K Number
K060616
Manufacturer
Date Cleared
2006-06-29

(113 days)

Product Code
Regulation Number
870.2700
Panel
AN
Reference & Predicate Devices
Predicate For
N/A
AI/MLSaMDIVD (In Vitro Diagnostic)TherapeuticDiagnosticis PCCP AuthorizedThirdpartyExpeditedreview
Intended Use

The intended use of NPOSES (Nocturnal Pulse Oximetry Study Expert System) software is to collect, analyze, report and archive oximetry trend data to provide information to a Medical Doctor specializing in sleep medicine, as a supplemental tool to assist in the timely diagnosis of pediatric obstructive sleep apnea (OSA).

NPOSES is intended for use by an MD/Respiratory Specialist through the following process steps (1) recording and transferring data from a pulse oximeter to a computer in order to maintain unique records per patient of pulse oximetry data, (2) analyzing. reviewing and validating patient data and summary statistics according to customized. user-selected parameters, and (3) generating and archiving reports.

NPOSES in itself is not a diagnosis tool. It is a decision management tool which allows medical personnel to upload and view data related to a sleep study and provide output reports as feedback which may be used by an MD to form a diagnosis.

Device Description

The PHD Medical NPOSES (Nocturnal Pulse Oximetry Study Expert System) application scores data in the patient history, physician comments and test results to automatically produce an analysis report as input to the identification of pediatric obstructive sleep apnea which is presented to Respiratory Specialists and Medical Doctors. The suggested diagnosis is used to assist the Medical Director in the diagnosis of the severity of obstructive sleep apnea. The application enables the efficient processing of patient sleep evaluation studies while allowing the medical staff to concentrate on critical cases.

AI/ML Overview

The provided text describes a 510(k) submission for the NPOSES device, a Nocturnal Pulse Oximetry Study Expert System. However, it does not include detailed information regarding specific acceptance criteria for performance, the study design, or the results of a study to prove the device meets acceptance criteria.

The "Performance Data" section merely states: "Testing was performed to confirm that NPOSES software is capable of meeting all of its intended functional requirements. NPOSES passed all tests." This is a very high-level statement and does not provide the granular details requested.

Therefore, many of the requested fields cannot be filled from the provided text.

Here's a breakdown of what can be inferred and what is missing:


1. A table of acceptance criteria and the reported device performance

Acceptance CriteriaReported Device Performance
Not specified"NPOSES passed all tests."

2. Sample size used for the test set and the data provenance (e.g. country of origin of the data, retrospective or prospective)

  • Sample size for test set: Not specified.
  • Data provenance: Not specified.

3. Number of experts used to establish the ground truth for the test set and the qualifications of those experts (e.g. radiologist with 10 years of experience)

  • Not specified. The device is intended to "automatically produce an analysis report as input to the identification of pediatric obstructive sleep apnea which is presented to Respiratory Specialists and Medical Doctors." This suggests the output is reviewed by experts, but the process of establishing ground truth for a test set is not described.

4. Adjudication method (e.g. 2+1, 3+1, none) for the test set

  • Not specified.

5. If a multi reader multi case (MRMC) comparative effectiveness study was done, If so, what was the effect size of how much human readers improve with AI vs without AI assistance

  • No MRMC study is mentioned. The device is a "management tool" and a "supplemental tool to assist in the timely diagnosis," not an AI diagnostic tool that human readers would directly interact with to improve performance. The description focuses on its function in processing and organizing data.

6. If a standalone (i.e. algorithm only without human-in-the-loop performance) was done

  • The device is explicitly stated as "not a diagnosis tool.
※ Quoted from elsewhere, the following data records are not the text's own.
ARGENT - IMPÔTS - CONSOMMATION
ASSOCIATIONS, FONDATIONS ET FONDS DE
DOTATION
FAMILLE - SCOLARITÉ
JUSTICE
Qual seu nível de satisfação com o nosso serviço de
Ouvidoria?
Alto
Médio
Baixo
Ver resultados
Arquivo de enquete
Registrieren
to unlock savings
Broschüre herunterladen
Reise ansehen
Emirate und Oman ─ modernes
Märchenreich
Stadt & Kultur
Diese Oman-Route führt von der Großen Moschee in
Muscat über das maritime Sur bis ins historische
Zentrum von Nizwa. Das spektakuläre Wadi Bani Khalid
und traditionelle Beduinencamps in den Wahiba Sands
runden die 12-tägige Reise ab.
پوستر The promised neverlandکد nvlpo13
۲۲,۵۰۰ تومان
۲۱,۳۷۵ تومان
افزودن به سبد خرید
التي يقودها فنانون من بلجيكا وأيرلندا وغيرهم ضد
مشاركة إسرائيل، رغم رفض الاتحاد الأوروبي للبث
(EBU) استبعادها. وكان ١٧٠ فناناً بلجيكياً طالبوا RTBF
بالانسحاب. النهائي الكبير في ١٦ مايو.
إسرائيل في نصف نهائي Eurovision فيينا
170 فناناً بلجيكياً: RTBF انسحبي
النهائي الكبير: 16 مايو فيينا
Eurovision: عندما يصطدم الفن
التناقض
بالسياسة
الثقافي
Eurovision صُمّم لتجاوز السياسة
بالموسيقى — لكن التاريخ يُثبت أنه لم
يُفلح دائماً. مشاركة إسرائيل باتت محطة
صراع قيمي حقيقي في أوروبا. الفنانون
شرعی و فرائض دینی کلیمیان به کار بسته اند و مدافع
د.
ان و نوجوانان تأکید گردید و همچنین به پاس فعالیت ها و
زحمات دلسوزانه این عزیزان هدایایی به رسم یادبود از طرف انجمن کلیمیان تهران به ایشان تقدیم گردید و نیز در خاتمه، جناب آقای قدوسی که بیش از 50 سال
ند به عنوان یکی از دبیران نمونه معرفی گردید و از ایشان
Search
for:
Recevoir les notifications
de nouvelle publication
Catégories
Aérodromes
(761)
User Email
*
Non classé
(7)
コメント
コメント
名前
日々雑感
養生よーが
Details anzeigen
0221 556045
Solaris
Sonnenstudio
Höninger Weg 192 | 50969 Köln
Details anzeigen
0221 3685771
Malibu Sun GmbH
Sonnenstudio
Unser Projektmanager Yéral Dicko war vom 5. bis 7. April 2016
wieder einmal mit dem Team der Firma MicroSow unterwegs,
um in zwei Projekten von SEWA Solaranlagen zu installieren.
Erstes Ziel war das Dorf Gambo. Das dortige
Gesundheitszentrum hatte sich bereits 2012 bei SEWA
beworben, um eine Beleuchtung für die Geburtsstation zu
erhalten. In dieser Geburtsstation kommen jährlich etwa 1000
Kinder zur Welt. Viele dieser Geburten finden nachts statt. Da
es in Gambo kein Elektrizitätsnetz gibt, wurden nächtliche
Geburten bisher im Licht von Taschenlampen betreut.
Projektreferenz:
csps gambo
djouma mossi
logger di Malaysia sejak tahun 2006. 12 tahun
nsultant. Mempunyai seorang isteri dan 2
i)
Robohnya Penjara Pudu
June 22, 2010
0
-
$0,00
It is a management tool which allows medical personal to input and view data relating to a study and give feedback which may be used by an MD to form a diagnosis." This implies it's not a standalone diagnostic algorithm, but rather a tool to generate output for a medical doctor specializing in sleep medicine. The "Performance Data" section vaguely states "NPOSES software is capable of meeting all of its intended functional requirements" and "NPOSES passed all tests," which likely refers to its functional capabilities (data processing, reporting) rather than diagnostic accuracy as a standalone algorithm.

7. The type of ground truth used (expert consensus, pathology, outcomes data, etc)

  • Not specified.

8. The sample size for the training set

  • Not specified. The document does not describe a machine learning model that would typically have a "training set" in the modern sense. It refers to an "Expert System" but does not detail how this system was developed or "trained."
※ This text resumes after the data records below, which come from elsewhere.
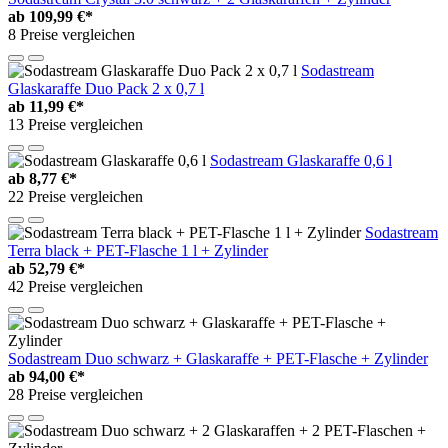
ab
109,99 €*
8 Preise vergleichen
Sodastream
Glaskaraffe Duo Pack 2 x 0,7 l
ab
11,99 €*
13 Preise vergleichen
Sodastream Glaskaraffe 0,6 l
ab
8,77 €*
22 Preise vergleichen
Sodastream
Terra black + PET-Flasche 1 l + Zylinder
ab
52,79 €*
42 Preise vergleichen
Sodastream Duo schwarz + Glaskaraffe + PET-Flasche + Zylinder
ab
94,00 €*
28 Preise vergleichen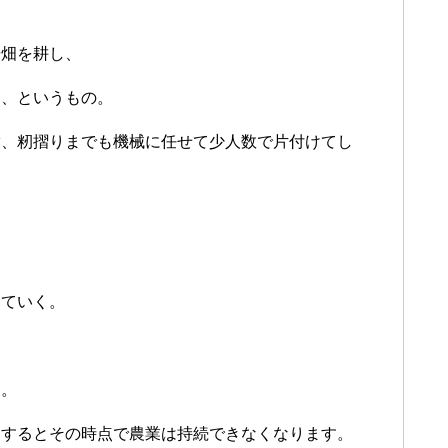
や畑を耕し、
う、というもの。
穀、籾摺りまでも機械に任せて少人数で片付けてし
っていく。
す。
りするとその時点で農業は持続できなくなります。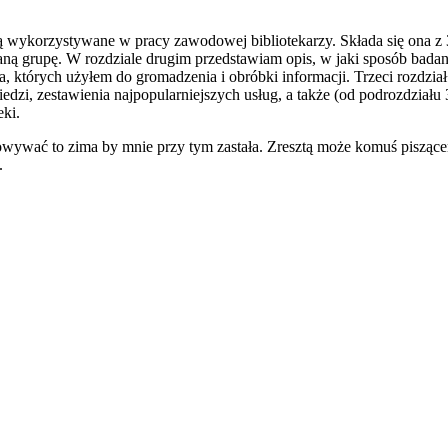
 są wykorzystywane w pracy zawodowej bibliotekarzy. Składa się ona z
ną grupę. W rozdziale drugim przedstawiam opis, w jaki sposób badan
zia, których użyłem do gromadzenia i obróbki informacji. Trzeci rozdz
wiedzi, zestawienia najpopularniejszych usług, a także (od podrozdział
ki.
agowywać to zima by mnie przy tym zastała. Zresztą może komuś pisząc
.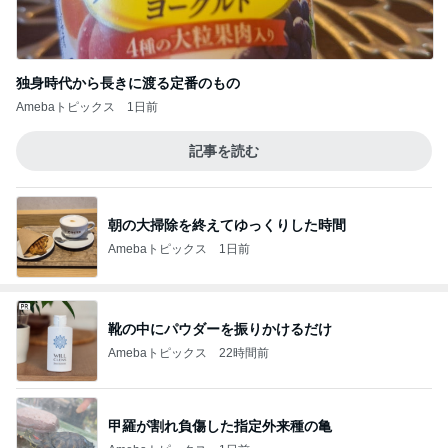
独身時代から長きに渡る定番のもの
Amebaトピックス
1日前
記事を読む
朝の大掃除を終えてゆっくりした時間
Amebaトピックス
1日前
靴の中にパウダーを振りかけるだけ
Amebaトピックス
22時間前
甲羅が割れ負傷した指定外来種の亀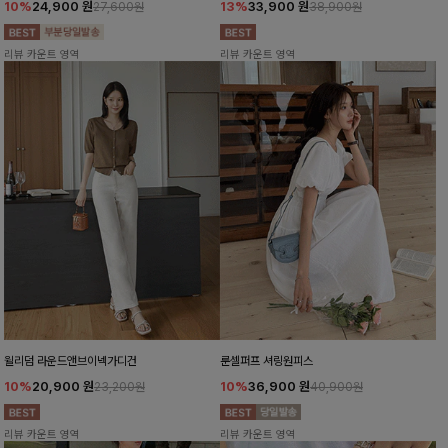
10%
24,900
원
13%
33,900
원
27,600원
38,900원
리뷰 카운트 영역
리뷰 카운트 영역
윌리덤 라운드앤브이넥가디건
룬셀퍼프 셔링원피스
10%
20,900
원
10%
36,900
원
23,200원
40,900원
리뷰 카운트 영역
리뷰 카운트 영역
9. How the ground truth for the training set was established

  • Not applicable/Not specified, as no training set or its ground truth establishment is described.

§ 870.2700 Oximeter.

(a)
Identification. An oximeter is a device used to transmit radiation at a known wavelength(s) through blood and to measure the blood oxygen saturation based on the amount of reflected or scattered radiation. It may be used alone or in conjunction with a fiberoptic oximeter catheter.(b)
Classification. Class II (performance standards).